(Keypoint coordinate data)
*** Begin section ***
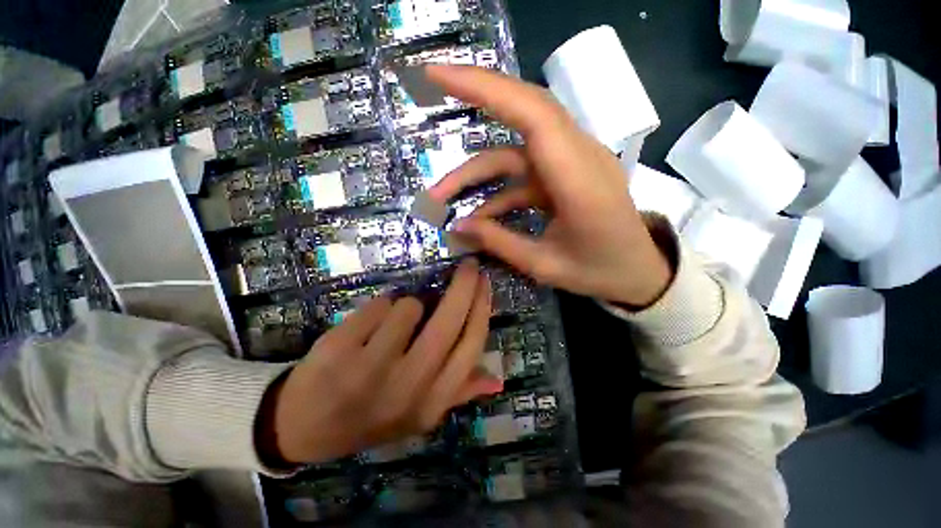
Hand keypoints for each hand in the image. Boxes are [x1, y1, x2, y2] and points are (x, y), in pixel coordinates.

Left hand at [259, 259, 500, 464]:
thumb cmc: (371, 414)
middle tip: (468, 265)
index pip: (471, 346)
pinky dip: (380, 308)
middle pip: (449, 322)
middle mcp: (407, 388)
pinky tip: (367, 327)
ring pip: (410, 307)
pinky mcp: (339, 350)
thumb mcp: (420, 413)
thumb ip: (459, 392)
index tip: (484, 282)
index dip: (482, 308)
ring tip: (395, 322)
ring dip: (409, 305)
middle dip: (464, 285)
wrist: (303, 426)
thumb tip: (498, 380)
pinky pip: (378, 306)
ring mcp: (370, 369)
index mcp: (431, 403)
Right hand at [426, 65, 672, 307]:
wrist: (638, 272)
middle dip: (476, 95)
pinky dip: (496, 190)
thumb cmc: (599, 272)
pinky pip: (524, 173)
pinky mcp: (565, 175)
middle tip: (429, 89)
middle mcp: (579, 157)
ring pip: (515, 149)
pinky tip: (478, 214)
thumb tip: (456, 227)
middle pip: (525, 110)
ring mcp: (572, 163)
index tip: (438, 75)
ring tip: (442, 197)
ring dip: (476, 171)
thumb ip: (499, 242)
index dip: (486, 89)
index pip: (533, 114)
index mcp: (580, 180)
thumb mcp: (544, 265)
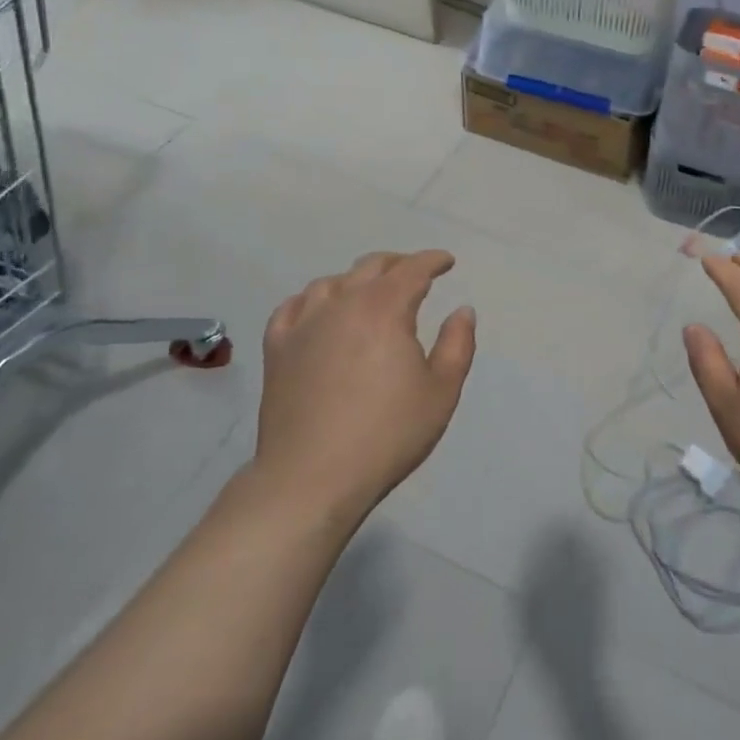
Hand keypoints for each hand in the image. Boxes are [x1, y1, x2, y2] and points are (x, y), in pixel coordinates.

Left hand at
*** End section ***
### GOAL OF THE EXERCISE
Please copy the data shown above, line by line and exactly, omitting the images.

### EXERCISE SOLUTION
Hand keypoints for each hand in the image. Boxes are [x1, y1, x2, y2] and points are (x, y), in pixel coordinates.

Left hand at [259, 259, 500, 464]:
thumb cmc: (371, 414)
middle tip: (468, 265)
index pip: (471, 346)
pinky dip: (380, 308)
middle pip: (449, 322)
middle mcp: (407, 388)
pinky tip: (367, 327)
ring pip: (410, 307)
pinky mcp: (339, 350)
thumb mcp: (420, 413)
thumb ip: (459, 392)
index tip: (484, 282)
index dip: (482, 308)
ring tip: (395, 322)
ring dip: (409, 305)
middle dip: (464, 285)
wrist: (303, 426)
thumb tip: (498, 380)
pinky pip: (378, 306)
ring mcp: (370, 369)
index mcp: (431, 403)
Right hand at [426, 65, 672, 307]:
wrist: (638, 272)
middle dip: (476, 95)
pinky dip: (496, 190)
thumb cmc: (599, 272)
pinky pip: (524, 173)
pinky mcp: (565, 175)
middle tip: (429, 89)
middle mcp: (579, 157)
ring pip: (515, 149)
pinky tip: (478, 214)
thumb tip: (456, 227)
middle pip: (525, 110)
ring mcp: (572, 163)
index tip: (438, 75)
ring tip: (442, 197)
ring dip: (476, 171)
thumb ip: (499, 242)
index dip: (486, 89)
index pip: (533, 114)
index mcp: (580, 180)
thumb mcp: (544, 265)
Hand keypoints for each hand in the image. Boxes are [x1, y1, x2, y2] and points are (x, y), in pixel coordinates.

Left hand at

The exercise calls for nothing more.